In my images middleware:

Const multer = require(“multer”);
const tinify = require("tinify");

tinify.key = "your_key";

exports.singleFile = multer({ storage: multer.memoryStorage() }).fields([{ name: "file", maxCount: 1 }]);

exports.uploadCompImage = async (req, res, next) => {
   try {
      const fileName = `${req.params.name}${path.extname(req.files.file[0].originalname)}`;
      const source = tinify.fromBuffer(req.files.file[0].buffer);
      source.store({
         service: "s3",
         aws_access_key_id: "your_id",
         aws_secret_access_key: "your_key
         region: "your_region",
         headers: {
            "Cache-Control": "public"
         },
         path: `your_bucket/your_folder/${fileName}`
      });
      return res.status(200).send(`path_to_file/${fileName}`)
   } catch (err) {
      console.log(err);
      next(err);
   }
}

Then in my routes file:

Const images = require(“../middleware/images”);

// skipped several lines for brevity

productRouter
      .route("/images/:name")
      .post(images.singleFile, images.uploadCompImage)

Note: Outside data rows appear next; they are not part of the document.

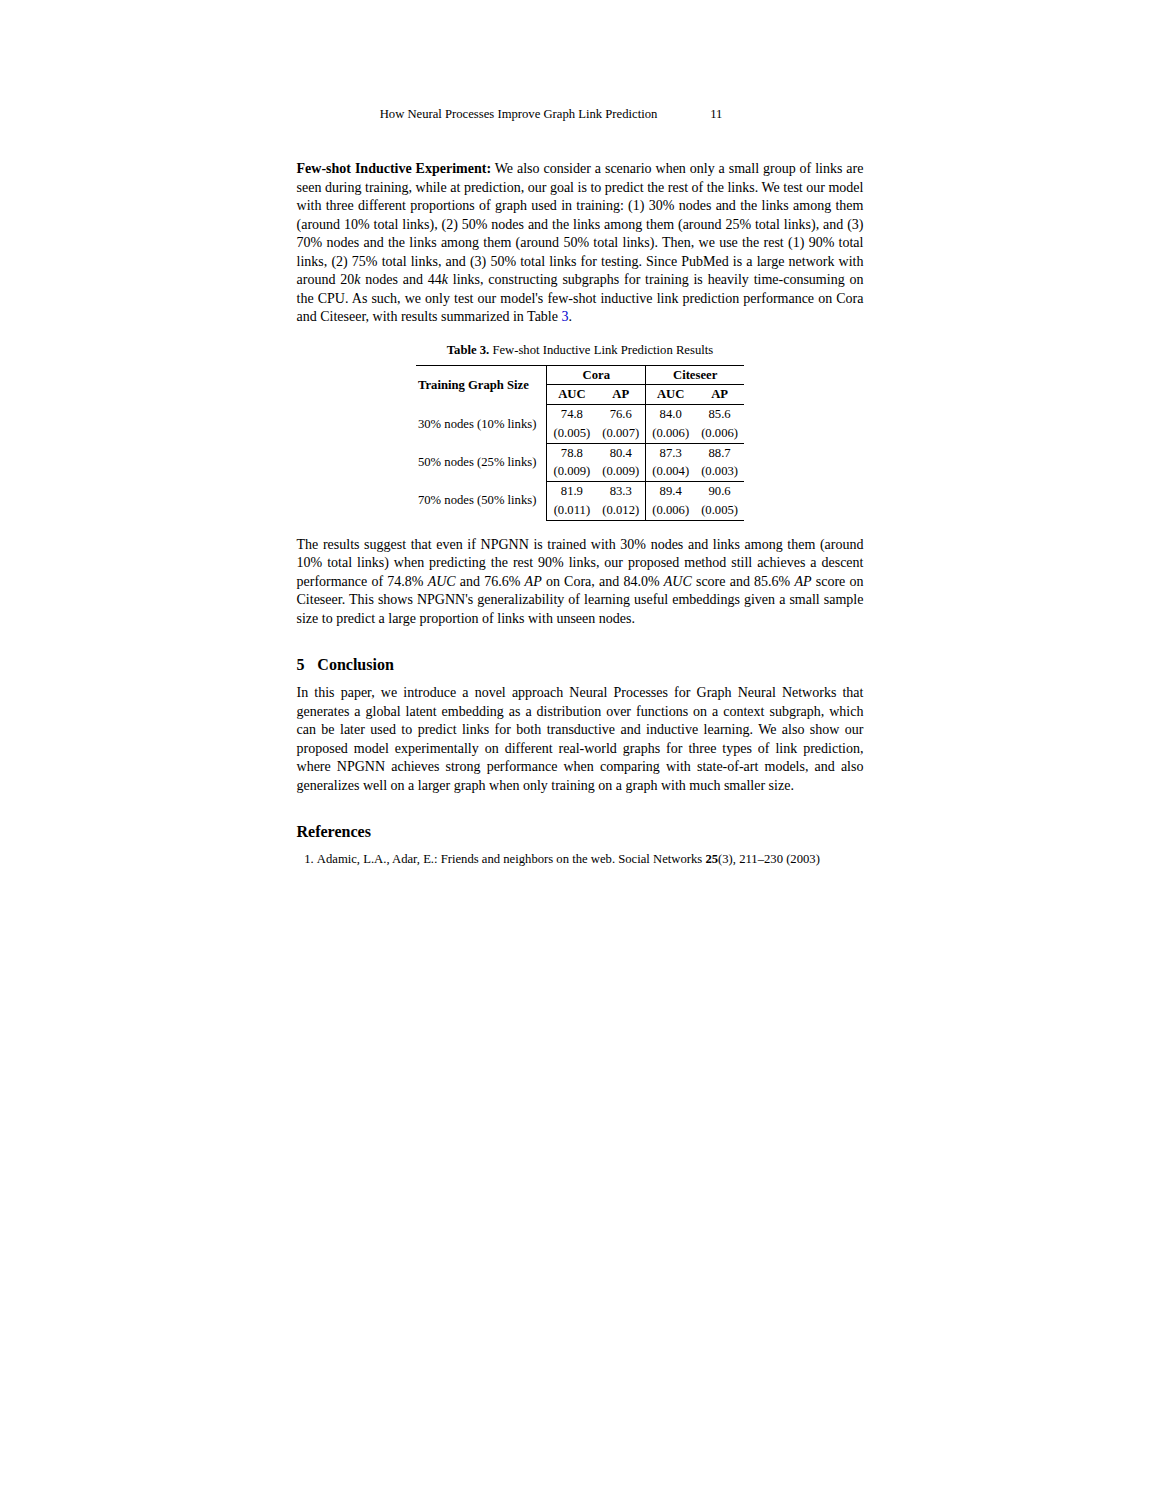How Neural Processes Improve Graph Link Prediction 11
Few-shot Inductive Experiment: We also consider a scenario when only a small group of links are seen during training, while at prediction, our goal is to predict the rest of the links. We test our model with three different proportions of graph used in training: (1) 30% nodes and the links among them (around 10% total links), (2) 50% nodes and the links among them (around 25% total links), and (3) 70% nodes and the links among them (around 50% total links). Then, we use the rest (1) 90% total links, (2) 75% total links, and (3) 50% total links for testing. Since PubMed is a large network with around 20k nodes and 44k links, constructing subgraphs for training is heavily time-consuming on the CPU. As such, we only test our model's few-shot inductive link prediction performance on Cora and Citeseer, with results summarized in Table 3.
Table 3. Few-shot Inductive Link Prediction Results
| Training Graph Size | Cora | Citeseer |
| --- | --- | --- |
| AUC | AP | AUC | AP |
| 30% nodes (10% links) | 74.8 | 76.6 | 84.0 | 85.6 |
| (0.005) | (0.007) | (0.006) | (0.006) |
| 50% nodes (25% links) | 78.8 | 80.4 | 87.3 | 88.7 |
| (0.009) | (0.009) | (0.004) | (0.003) |
| 70% nodes (50% links) | 81.9 | 83.3 | 89.4 | 90.6 |
| (0.011) | (0.012) | (0.006) | (0.005) |
The results suggest that even if NPGNN is trained with 30% nodes and links among them (around 10% total links) when predicting the rest 90% links, our proposed method still achieves a descent performance of 74.8% AUC and 76.6% AP on Cora, and 84.0% AUC score and 85.6% AP score on Citeseer. This shows NPGNN's generalizability of learning useful embeddings given a small sample size to predict a large proportion of links with unseen nodes.
5 Conclusion
In this paper, we introduce a novel approach Neural Processes for Graph Neural Networks that generates a global latent embedding as a distribution over functions on a context subgraph, which can be later used to predict links for both transductive and inductive learning. We also show our proposed model experimentally on different real-world graphs for three types of link prediction, where NPGNN achieves strong performance when comparing with state-of-art models, and also generalizes well on a larger graph when only training on a graph with much smaller size.
References
Adamic, L.A., Adar, E.: Friends and neighbors on the web. Social Networks 25(3), 211–230 (2003)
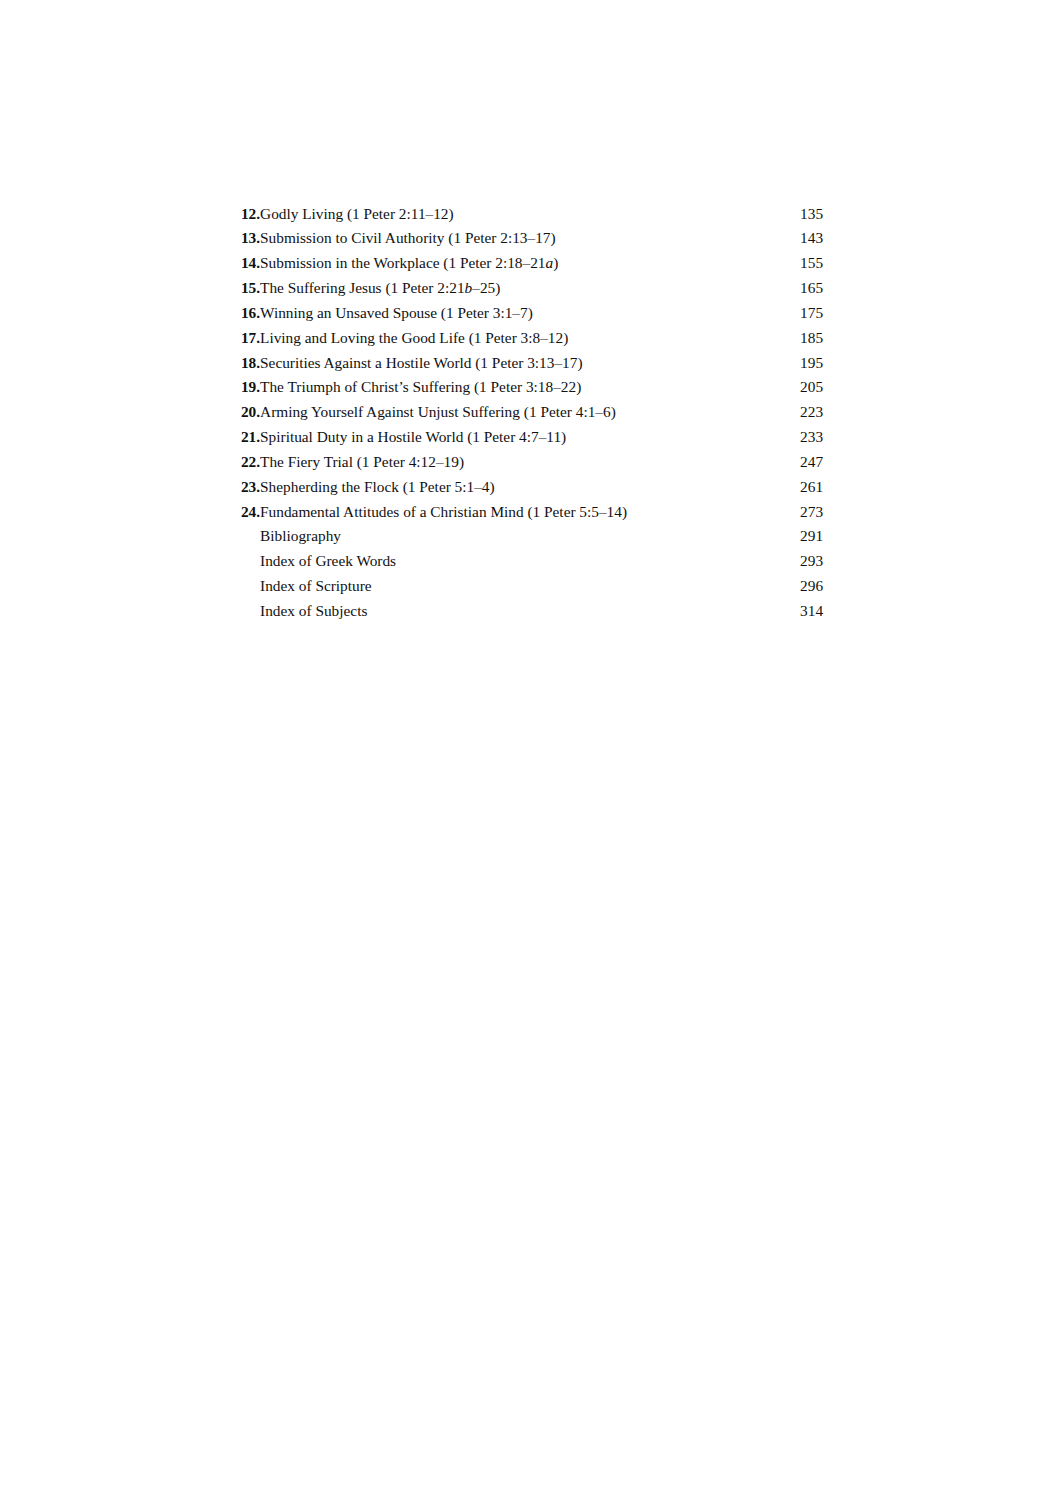| 12. | Godly Living (1 Peter 2:11–12) | 135 |
| 13. | Submission to Civil Authority (1 Peter 2:13–17) | 143 |
| 14. | Submission in the Workplace (1 Peter 2:18–21 a ) | 155 |
| 15. | The Suffering Jesus (1 Peter 2:21 b –25) | 165 |
| 16. | Winning an Unsaved Spouse (1 Peter 3:1–7) | 175 |
| 17. | Living and Loving the Good Life (1 Peter 3:8–12) | 185 |
| 18. | Securities Against a Hostile World (1 Peter 3:13–17) | 195 |
| 19. | The Triumph of Christ’s Suffering (1 Peter 3:18–22) | 205 |
| 20. | Arming Yourself Against Unjust Suffering (1 Peter 4:1–6) | 223 |
| 21. | Spiritual Duty in a Hostile World (1 Peter 4:7–11) | 233 |
| 22. | The Fiery Trial (1 Peter 4:12–19) | 247 |
| 23. | Shepherding the Flock (1 Peter 5:1–4) | 261 |
| 24. | Fundamental Attitudes of a Christian Mind (1 Peter 5:5–14) | 273 |
| | Bibliography | 291 |
| | Index of Greek Words | 293 |
| | Index of Scripture | 296 |
| | Index of Subjects | 314 |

This process creates a multer singleFile upload to memoryStorage, making the file available at req.files.file[0] (req.files[“file”] because I specified “file” as the name in multer fields, loop through this array if uploading multiple). After setting that up I get the file name, set the source by using tinify to read from req.files.file[0].buffer as a buffer. Then I set the source to my s3 instance and send back a public link to the file.

Hopefully this answer helps you. I could definitely see altering the process to change where the file goes or even write it to disk by altering the multer options.